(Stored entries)
------------------------------------------------

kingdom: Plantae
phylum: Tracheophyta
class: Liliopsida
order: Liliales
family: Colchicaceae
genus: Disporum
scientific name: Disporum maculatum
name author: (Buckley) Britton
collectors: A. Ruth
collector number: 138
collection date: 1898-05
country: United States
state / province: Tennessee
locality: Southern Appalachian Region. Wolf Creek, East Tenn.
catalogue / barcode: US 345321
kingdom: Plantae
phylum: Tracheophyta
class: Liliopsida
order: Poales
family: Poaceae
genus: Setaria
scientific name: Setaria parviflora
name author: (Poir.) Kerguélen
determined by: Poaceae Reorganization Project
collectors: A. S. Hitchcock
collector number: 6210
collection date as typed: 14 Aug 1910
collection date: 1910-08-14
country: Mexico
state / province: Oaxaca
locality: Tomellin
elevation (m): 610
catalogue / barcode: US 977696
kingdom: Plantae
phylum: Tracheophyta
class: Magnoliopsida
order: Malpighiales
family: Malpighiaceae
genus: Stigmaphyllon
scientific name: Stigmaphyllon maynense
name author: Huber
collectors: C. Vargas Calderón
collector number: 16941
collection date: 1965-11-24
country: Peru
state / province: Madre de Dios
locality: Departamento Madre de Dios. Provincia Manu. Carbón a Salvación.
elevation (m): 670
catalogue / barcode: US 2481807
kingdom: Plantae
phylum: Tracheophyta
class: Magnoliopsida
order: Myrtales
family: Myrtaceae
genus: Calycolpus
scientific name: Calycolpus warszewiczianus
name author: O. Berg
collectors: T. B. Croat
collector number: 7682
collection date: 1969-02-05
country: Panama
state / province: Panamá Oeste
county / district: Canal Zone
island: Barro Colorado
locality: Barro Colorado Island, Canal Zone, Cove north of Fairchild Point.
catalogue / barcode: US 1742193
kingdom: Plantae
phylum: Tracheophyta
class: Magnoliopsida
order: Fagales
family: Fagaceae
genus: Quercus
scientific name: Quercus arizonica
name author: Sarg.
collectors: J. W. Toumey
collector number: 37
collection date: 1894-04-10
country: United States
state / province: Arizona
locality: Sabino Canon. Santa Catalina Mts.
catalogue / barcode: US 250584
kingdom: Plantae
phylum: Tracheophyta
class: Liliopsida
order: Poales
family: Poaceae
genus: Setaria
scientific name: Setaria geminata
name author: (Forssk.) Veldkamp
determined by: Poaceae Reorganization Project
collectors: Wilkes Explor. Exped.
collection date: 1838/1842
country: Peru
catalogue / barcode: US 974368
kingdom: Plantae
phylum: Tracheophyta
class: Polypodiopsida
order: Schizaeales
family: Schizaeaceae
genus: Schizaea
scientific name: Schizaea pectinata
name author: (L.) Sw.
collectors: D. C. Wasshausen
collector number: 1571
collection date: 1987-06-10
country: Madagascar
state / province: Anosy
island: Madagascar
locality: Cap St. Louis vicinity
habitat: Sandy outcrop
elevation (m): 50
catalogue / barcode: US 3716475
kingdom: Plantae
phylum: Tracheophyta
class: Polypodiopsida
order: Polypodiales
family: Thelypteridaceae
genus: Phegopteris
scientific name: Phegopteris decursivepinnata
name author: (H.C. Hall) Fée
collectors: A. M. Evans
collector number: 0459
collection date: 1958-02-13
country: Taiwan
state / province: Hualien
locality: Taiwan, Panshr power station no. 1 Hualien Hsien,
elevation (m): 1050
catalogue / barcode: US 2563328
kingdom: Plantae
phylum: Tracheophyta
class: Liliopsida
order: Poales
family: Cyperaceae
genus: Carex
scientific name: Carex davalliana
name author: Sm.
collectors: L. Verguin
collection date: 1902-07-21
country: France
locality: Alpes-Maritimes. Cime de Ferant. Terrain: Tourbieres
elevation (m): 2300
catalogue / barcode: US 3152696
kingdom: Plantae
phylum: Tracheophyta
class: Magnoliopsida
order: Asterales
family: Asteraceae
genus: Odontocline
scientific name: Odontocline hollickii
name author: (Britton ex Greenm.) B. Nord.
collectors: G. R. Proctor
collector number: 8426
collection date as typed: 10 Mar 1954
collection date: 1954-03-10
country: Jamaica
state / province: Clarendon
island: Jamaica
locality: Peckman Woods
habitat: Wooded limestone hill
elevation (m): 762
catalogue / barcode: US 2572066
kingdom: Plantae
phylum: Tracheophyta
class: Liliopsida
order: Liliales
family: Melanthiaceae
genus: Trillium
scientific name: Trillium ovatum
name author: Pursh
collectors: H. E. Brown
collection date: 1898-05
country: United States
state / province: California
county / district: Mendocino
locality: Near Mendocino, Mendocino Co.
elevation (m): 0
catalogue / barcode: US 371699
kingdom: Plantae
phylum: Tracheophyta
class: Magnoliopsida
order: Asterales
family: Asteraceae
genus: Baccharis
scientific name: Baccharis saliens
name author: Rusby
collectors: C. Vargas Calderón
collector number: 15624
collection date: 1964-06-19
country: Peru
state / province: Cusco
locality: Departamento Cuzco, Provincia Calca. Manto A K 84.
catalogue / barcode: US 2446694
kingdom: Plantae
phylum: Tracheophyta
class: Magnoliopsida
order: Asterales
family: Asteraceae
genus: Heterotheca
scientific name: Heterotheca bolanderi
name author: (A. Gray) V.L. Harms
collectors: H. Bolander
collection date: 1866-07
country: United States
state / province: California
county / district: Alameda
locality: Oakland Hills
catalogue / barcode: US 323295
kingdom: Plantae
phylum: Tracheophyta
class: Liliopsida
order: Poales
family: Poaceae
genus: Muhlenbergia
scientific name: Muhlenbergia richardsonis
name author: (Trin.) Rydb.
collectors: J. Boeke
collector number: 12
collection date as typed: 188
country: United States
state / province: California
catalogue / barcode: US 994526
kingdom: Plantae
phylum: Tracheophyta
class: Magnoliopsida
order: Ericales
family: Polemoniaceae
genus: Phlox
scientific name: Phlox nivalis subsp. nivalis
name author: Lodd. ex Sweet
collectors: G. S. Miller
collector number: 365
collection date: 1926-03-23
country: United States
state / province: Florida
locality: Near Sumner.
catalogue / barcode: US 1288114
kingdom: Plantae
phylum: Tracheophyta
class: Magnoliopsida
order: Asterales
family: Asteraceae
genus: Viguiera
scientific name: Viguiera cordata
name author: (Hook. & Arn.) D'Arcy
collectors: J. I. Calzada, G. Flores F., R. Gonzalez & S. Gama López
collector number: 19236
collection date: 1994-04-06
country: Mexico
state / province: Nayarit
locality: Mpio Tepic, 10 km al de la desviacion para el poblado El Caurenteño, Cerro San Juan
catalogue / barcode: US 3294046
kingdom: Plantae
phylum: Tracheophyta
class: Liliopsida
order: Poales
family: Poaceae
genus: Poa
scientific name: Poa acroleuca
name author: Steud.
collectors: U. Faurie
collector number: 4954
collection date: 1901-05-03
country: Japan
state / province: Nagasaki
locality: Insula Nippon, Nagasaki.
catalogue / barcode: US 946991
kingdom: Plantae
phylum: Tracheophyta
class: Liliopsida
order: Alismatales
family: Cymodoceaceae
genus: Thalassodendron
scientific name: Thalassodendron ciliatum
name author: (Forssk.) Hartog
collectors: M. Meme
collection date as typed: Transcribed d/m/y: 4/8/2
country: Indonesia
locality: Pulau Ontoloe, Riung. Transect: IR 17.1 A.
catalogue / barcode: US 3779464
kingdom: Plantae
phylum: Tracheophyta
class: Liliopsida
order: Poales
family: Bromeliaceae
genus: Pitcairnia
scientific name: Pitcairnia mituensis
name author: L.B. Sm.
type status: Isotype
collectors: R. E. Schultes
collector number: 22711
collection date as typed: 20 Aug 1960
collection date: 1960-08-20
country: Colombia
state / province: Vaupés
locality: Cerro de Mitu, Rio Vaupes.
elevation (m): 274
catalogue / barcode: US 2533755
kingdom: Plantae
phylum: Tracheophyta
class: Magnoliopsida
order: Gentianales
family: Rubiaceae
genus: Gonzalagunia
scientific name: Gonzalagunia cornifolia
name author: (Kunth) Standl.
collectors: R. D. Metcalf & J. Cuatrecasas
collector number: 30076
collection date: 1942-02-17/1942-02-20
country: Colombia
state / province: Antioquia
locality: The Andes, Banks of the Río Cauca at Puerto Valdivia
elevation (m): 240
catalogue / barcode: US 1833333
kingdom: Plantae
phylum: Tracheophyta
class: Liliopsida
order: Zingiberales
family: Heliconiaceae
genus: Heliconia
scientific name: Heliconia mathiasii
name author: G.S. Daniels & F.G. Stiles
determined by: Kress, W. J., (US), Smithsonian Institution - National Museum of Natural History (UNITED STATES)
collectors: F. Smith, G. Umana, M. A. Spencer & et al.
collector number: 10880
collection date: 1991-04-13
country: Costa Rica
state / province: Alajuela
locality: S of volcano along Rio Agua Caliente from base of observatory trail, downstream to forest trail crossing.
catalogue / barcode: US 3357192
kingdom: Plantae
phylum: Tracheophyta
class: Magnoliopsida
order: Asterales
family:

------------------------------------------------

Please copy the data verbatim, starting at the line that contains "elevation (m): 0" and ending at the line that contains "locality: Departamento Cuzco, Provincia", including both of those lines.

elevation (m): 0
catalogue / barcode: US 371699
kingdom: Plantae
phylum: Tracheophyta
class: Magnoliopsida
order: Asterales
family: Asteraceae
genus: Baccharis
scientific name: Baccharis saliens
name author: Rusby
collectors: C. Vargas Calderón
collector number: 15624
collection date: 1964-06-19
country: Peru
state / province: Cusco
locality: Departamento Cuzco, Provincia Calca. Manto A K 84.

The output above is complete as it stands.